PT: Late-stage diagnosis remains a major challenge. How is your organisation working to improve awareness, screening, and early detection?
Mr Omonisi: I am a pathologist, so I have a full understanding of what the problem is with diagnosis. Most cases that presented late are from the rural communities as most Nigerians in the rural communities are less aware about cancer. To an extent, people in the urban centre have enough information on cancer. The issue with urban centres is now decision-making, doing what is right. But people in rural areas are completely cut-off and they have limited knowledge on cancer. I was in a community in Kogi State years ago for a medical outreach and my team met a woman with breast cancer locked up in a room. We were informed that she has a disease affecting her breast, and her mother also died from the same disease. Members of our health team visited her and subsequently confirmed that she had advanced breast cancer. The major challenge with our health awareness on cancer in Nigeria is that most of these cancer awareness programmes are mostly carried out in cities like Abuja, Lagos, Calabar etc, neglecting the rural communities where the major issues exist. What I have done as the NCS president is to create state chapters to support the fight against cancer. The first assignment given to the state executives is to work with stakeholders in their state and organise a very befitting World Cancer Day. I also mandated the state chairman to carry out awareness in both English and native languages. We will not win the war against cancer until we start to focus on rural communities because the majority of the cancer cases presented late are from such areas.

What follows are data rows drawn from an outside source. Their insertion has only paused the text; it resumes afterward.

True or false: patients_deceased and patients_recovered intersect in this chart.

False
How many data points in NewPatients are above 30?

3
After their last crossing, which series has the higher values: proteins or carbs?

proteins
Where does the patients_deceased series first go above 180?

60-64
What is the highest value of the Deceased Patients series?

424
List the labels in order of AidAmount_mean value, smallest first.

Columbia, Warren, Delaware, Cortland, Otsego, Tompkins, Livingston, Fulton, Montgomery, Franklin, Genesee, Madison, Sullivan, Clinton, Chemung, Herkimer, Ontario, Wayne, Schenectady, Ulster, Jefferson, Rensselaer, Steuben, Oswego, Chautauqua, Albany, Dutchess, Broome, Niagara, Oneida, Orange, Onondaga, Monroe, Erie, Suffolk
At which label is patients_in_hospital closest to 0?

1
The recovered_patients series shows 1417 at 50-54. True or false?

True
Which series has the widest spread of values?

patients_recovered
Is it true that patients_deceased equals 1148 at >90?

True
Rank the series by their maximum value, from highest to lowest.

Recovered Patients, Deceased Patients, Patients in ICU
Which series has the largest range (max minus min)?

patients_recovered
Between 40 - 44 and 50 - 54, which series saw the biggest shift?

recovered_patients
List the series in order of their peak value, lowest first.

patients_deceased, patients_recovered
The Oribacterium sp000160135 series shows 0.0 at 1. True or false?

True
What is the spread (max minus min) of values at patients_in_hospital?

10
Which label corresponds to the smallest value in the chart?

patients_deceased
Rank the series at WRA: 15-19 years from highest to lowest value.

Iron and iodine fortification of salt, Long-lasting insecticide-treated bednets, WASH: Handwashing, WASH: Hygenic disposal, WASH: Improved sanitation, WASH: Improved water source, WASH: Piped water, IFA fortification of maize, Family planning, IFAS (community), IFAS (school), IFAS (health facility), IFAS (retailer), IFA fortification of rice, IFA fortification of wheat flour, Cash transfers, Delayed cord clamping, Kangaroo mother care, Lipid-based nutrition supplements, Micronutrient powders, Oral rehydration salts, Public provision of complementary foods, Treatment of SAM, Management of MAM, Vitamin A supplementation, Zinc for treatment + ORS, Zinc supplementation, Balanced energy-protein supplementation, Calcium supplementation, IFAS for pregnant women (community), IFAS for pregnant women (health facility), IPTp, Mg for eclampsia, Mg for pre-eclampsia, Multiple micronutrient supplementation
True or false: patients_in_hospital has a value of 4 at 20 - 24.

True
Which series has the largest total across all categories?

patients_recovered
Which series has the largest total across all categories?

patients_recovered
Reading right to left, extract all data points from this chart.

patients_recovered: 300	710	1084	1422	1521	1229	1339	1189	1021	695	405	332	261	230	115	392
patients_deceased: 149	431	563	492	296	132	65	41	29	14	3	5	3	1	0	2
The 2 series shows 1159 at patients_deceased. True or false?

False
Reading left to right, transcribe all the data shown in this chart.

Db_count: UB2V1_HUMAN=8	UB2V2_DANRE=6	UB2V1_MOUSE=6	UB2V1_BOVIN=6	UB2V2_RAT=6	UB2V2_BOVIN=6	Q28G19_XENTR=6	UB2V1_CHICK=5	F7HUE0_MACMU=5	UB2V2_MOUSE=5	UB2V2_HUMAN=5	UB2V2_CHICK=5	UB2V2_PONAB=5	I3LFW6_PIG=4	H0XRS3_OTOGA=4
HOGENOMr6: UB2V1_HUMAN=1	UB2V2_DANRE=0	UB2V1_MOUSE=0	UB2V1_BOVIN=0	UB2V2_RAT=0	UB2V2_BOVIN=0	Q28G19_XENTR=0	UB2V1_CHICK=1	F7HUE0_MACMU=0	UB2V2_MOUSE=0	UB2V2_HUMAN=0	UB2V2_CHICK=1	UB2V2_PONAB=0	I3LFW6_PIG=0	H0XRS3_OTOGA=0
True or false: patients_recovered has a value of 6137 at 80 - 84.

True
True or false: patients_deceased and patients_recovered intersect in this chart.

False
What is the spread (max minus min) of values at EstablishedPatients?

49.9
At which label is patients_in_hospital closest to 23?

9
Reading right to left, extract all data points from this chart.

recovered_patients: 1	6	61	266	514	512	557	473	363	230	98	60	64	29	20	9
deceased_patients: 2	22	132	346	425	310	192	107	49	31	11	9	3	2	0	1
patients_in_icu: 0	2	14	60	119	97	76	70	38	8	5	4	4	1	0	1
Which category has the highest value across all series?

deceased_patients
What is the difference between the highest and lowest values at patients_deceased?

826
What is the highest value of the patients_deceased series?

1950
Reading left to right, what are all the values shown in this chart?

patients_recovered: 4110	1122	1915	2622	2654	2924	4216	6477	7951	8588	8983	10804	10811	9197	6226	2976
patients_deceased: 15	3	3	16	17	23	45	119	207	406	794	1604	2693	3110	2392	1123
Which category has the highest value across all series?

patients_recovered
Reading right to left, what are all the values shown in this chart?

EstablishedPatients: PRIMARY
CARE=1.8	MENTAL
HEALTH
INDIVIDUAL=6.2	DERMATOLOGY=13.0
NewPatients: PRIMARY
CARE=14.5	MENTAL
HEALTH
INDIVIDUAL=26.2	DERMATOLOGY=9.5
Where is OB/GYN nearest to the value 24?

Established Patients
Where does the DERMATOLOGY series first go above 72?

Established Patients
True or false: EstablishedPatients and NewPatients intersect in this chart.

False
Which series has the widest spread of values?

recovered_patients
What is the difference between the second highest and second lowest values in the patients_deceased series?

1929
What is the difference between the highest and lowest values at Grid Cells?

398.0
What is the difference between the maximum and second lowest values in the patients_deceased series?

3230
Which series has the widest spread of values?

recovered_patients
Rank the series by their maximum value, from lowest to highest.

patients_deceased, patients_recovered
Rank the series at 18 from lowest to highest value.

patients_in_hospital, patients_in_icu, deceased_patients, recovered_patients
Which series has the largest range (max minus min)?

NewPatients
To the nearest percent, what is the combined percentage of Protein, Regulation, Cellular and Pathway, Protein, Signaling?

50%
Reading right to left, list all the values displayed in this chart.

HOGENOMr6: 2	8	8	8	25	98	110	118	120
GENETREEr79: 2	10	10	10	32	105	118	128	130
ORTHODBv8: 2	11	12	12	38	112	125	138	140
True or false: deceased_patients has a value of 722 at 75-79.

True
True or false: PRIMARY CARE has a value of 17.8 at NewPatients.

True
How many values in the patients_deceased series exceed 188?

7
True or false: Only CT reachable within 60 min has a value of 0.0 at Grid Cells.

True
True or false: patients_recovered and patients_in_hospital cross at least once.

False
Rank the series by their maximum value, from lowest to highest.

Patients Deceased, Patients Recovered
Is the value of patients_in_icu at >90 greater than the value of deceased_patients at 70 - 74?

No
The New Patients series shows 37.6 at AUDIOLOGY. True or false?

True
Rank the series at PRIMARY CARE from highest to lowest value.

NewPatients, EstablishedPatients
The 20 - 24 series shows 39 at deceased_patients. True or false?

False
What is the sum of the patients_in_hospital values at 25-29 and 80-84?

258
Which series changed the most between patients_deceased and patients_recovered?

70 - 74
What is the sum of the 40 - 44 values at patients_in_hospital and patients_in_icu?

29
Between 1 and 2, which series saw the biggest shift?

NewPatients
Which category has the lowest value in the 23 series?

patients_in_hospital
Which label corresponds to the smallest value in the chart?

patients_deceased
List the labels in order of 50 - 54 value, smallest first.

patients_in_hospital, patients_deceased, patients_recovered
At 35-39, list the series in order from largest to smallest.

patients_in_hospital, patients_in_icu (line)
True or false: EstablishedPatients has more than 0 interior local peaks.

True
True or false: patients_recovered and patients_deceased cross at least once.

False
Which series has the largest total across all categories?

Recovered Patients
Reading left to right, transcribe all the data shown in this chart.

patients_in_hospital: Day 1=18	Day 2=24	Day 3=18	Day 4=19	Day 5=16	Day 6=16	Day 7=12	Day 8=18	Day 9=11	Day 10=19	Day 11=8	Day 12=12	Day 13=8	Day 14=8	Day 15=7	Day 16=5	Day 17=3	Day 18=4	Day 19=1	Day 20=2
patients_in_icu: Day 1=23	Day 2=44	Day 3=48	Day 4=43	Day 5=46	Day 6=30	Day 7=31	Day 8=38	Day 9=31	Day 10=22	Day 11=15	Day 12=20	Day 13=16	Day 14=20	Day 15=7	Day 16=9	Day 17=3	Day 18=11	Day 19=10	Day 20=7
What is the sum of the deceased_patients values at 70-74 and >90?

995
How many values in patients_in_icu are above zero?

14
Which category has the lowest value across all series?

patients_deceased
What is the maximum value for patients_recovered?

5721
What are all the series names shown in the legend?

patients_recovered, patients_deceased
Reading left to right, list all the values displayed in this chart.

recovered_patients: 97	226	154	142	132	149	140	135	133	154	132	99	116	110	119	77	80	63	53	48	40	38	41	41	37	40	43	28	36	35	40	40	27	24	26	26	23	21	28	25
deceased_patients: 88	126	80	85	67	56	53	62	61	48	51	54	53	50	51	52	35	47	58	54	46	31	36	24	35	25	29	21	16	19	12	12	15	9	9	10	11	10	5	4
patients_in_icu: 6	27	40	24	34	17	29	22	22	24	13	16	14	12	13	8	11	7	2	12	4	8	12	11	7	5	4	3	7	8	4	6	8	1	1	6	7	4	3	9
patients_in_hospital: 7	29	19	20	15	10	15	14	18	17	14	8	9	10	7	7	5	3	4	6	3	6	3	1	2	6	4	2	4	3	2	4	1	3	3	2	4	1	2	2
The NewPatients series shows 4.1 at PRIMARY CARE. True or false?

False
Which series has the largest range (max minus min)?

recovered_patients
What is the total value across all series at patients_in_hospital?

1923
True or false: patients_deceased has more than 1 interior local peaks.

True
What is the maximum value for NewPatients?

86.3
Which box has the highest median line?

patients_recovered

The state’s executives have also been directed to develop a database for cancer stakeholders in their states and also work very closely with their respective states ministry of health. The Nigerian Cancer Society under my leadership is also willing to partner with the state governments, to help them develop their State Cancer Control Plan. We cannot sit down and watch Nigerians continue to die from cancer especially, the preventable ones. We will do everything possible to carry the state along in the fight against cancer.
We will also work with prominent religious and traditional rulers in the country to educate them. Truth is, some of our religious leaders are also doing more harm as some of them do not believe in medications.
We also need to be more aggressive with cancer screening because once screening is done early, we can pick up cancer cases at the early stages. This will also ensure the cancer patients also have a chance at survival following treatment.